Porter escaped from prison, where he was a model prisoner with no hope of parole. Fed up with a system that doesn’t give any leeway to reformation, he ran away to Chicago. Here he developed an entirely new life, making friends, starting community service projects, becoming an active member of the church, and writing poetry. When the feds caught up to him twenty years later, no one in his new community had any idea he had helped kill two people.

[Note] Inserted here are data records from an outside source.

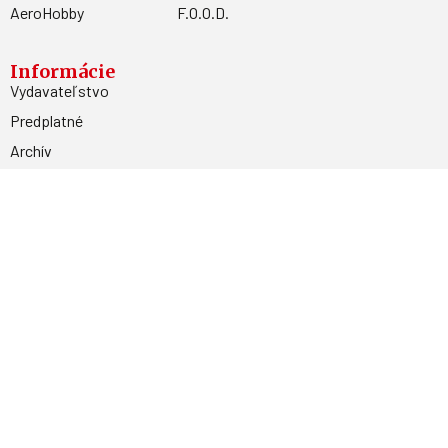
AeroHobby
F.O.O.D.
Informácie
Vydavateľstvo
Predplatné
Archív
Inzercia
GDPR
Kontakty
Facebook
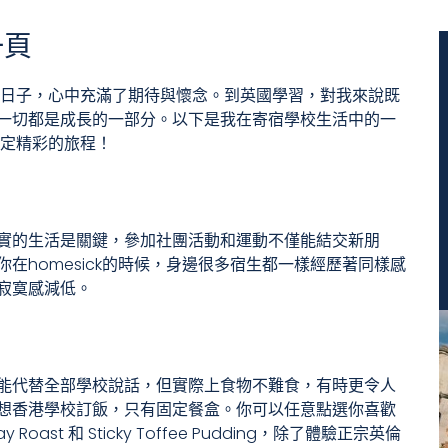
一頁
段日子，心中充滿了期待與懷念。到英國學習，對我來說既
一切都是成長的一部分。以下是我在寄宿學校生活中的一
肯定精彩的旅程！
實的生活是關鍵，參加社團活動和運動不僅能結交新朋
在homesick的時候，身邊很多宿生都一樣經歷著同樣感
寂寞感減低。
能代替全部學校說話，但實際上食物不難食，有時更令人
想香港學校訂飯，只有固定餐盒。你可以任意點選你喜歡
 Roast 和 Sticky Toffee Pudding，除了體驗正宗英倫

In a story that has the potential to be quirky as well as a serious while commenting on the United State’s prison system, “Killer Poet” tends to drag out plot details instead of focusing on what makes the people in the film entertaining. Reading about this case in the newspaper is one thing, but stretching out this case into a 77 minute film is quite another. We need more than a crime reporter going over details. Instead, we need more in-depth interviews with Porter and his friends in order to get a real sense of his character. Clearly, there is a story here. And contrary to popular belief, documentaries don’t have to be a dry way of presenting all of the facts.

On top of that, Norman is not a very good poet. I say that respectfully because God knows I’m a terrible poet and I don’t have two consecutive life sentences holding me down. But in a film that uses his poetry as glue to hold the story together, one would expect something a little. . . better. Instead of calling the film “Killer Poet,” Gray could have called the film “Killer Community Service” and focused on the work that Porter did really well outside of prison. Doesn’t have quite the same ring to it, but the actual film might have been a bit more satisfying.